Artikel 1 begripsbepaling

  • 1.

    De auditcommissie: de op grond van deze verordening op grond van artikel 82 van de gemeentewet ingestelde adviescommissie van de raad.

  • 2.

    De accountant: de door de raad benoemde gemeentelijke accountantsdienst.

  • 3.

    Governance: het sturen, beheersen en controleren van het gevoerde gemeentebestuur, waaronder begrepen worden de rechtmatigheid, de transparantie en de accountability.

 

Toelichting Artikel 1

De auditcommissie heeft als algemene opdracht om de raad te adviseren over zaken die betrekking hebben op de toezichthoudende en controlerende verantwoordelijkheden van de raad. De auditcommissie verricht vooronderzoek en brengt op basis hiervan advies uit aan de Raad. Verder is er afstemmingsoverleg met het college over de controlewerkzaamheden. Ook periodiek overleg met de gemeentelijke accountant is vast onderdeel van de werkzaamheden van de auditcommissie.

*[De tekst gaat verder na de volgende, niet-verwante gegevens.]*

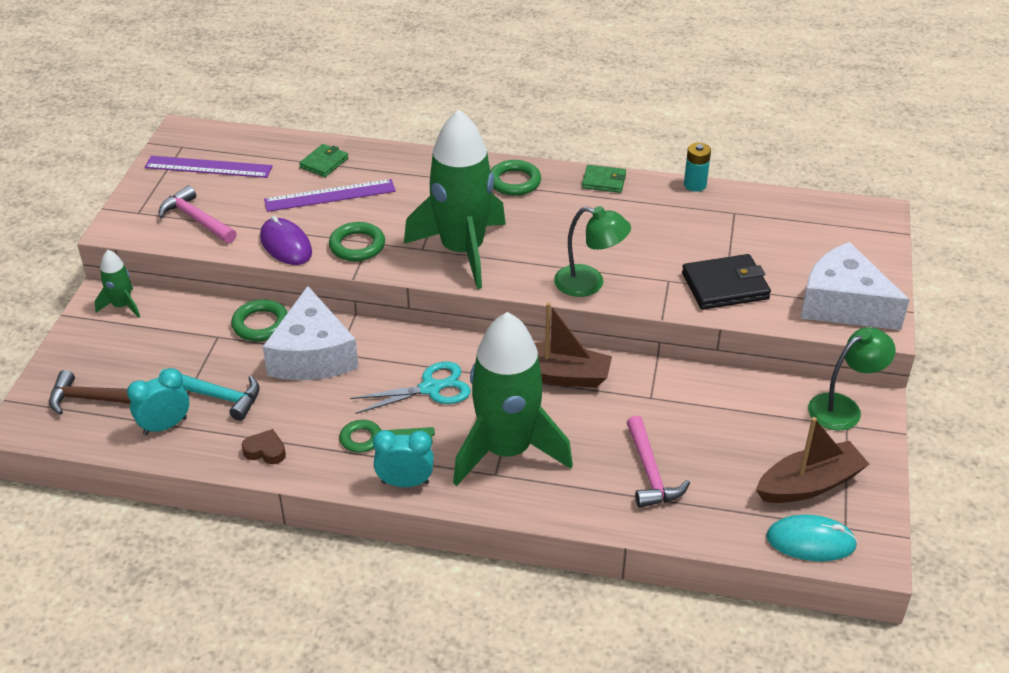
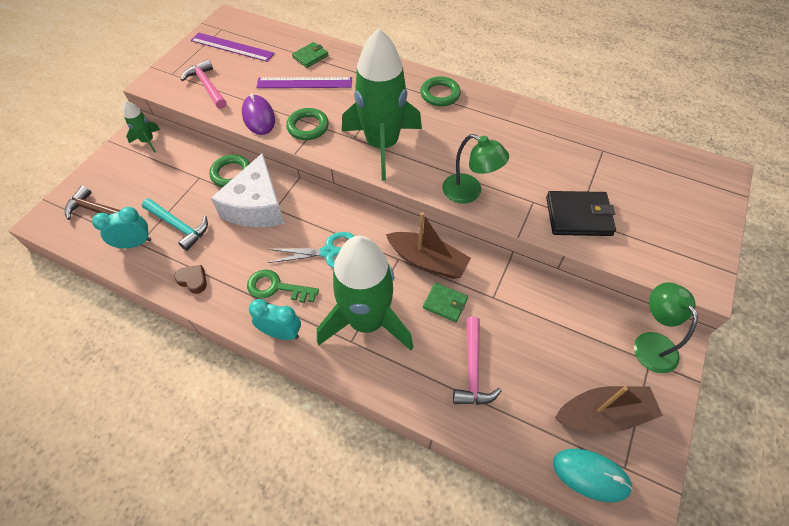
camera: 15 degrees right, 15 degrees up
(604, 181) = (507, 105): green wallet -> green wallet (445, 303)
(695, 185) = (577, 120): turquoise battery -> none
(843, 304) = (676, 254): white cheese -> none
(843, 408) = (650, 343): green lamp -> green lamp turned 90 degrees counterclockwise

Op grond van de Controleverordening gemeente Hoorn die voortvloeit uit artikel 213 van de gemeentewet en door de raad is vastgesteld op 12 november 2019, dient er periodiek afstemmingsoverleg plaats te vinden tussen de accountant, (een delegatie van) de raad, de raadsgriffier, (een vertegenwoordiger van) de rekenkamer(functie), de portefeuillehouder financiën, de gemeentesecretaris of een medewerker die de control-functie bewaakt of aanstuurt. Op grond van artikel 7 lid 4 van de Controleverordening 2019 dient de accountant voorafgaand aan de raadsbehandeling van de jaarstukken, het verslag van bevindingen met (een voor dit doel ingestelde vertegenwoordiging) van de raad te bespreken.

 

Artikel 2 taken auditcommissie

  • 1.

    Er wordt een auditcommissie ingesteld, die financieel-technisch advies geeft aan, en overleg voert namens de raad over alle activiteiten die van belang zijn voor een goede beheersing op het gebied van rechtmatigheid en doelmatigheid, en de controlerende verantwoordelijkheid van de gemeenteraad.

  • 2.

    De auditcommissie overlegt en adviseert aan de raad, in technische zin, in ieder geval over:

  • a.

    De selectie en benoeming, dan wel beëindiging van de samenwerking met een accountant voor de controle van de jaarrekening.

  • b.

    Het vaststellen van het controleprotocol voor de accountantscontrole, met daarin eventuele bijzondere onderzoeksonderwerpen.

  • c.

    Het onderzoek van de documenten behorend bij de Planning- en Controlcyclus (begroting, jaarrekening, tussentijdse rapportages, management-/boardletter en kadernota) als financiële sturingsinstrumenten voor de raad, evenals de kwaliteit en informatiewaarde van deze documenten en de planning voor de behandeling van de documenten.

  • d.

    Andere voorstellen aan de raad waarvan de raad een financieel technisch advies wil krijgen, waaronder onder meer: de uitwerking van de financiële verordening, c.q. de uitvoering van artikel 212 en 213a van de Gemeentewet.

  • e.

    Afstemming van onderzoeken door de accountant, de gemeentelijke rekenkamer(commissie), interne audits door het college op grond van art. 212 en 213a gemeentewet, en onderzoeken door de raad of de auditcommissie zelf.

  • f.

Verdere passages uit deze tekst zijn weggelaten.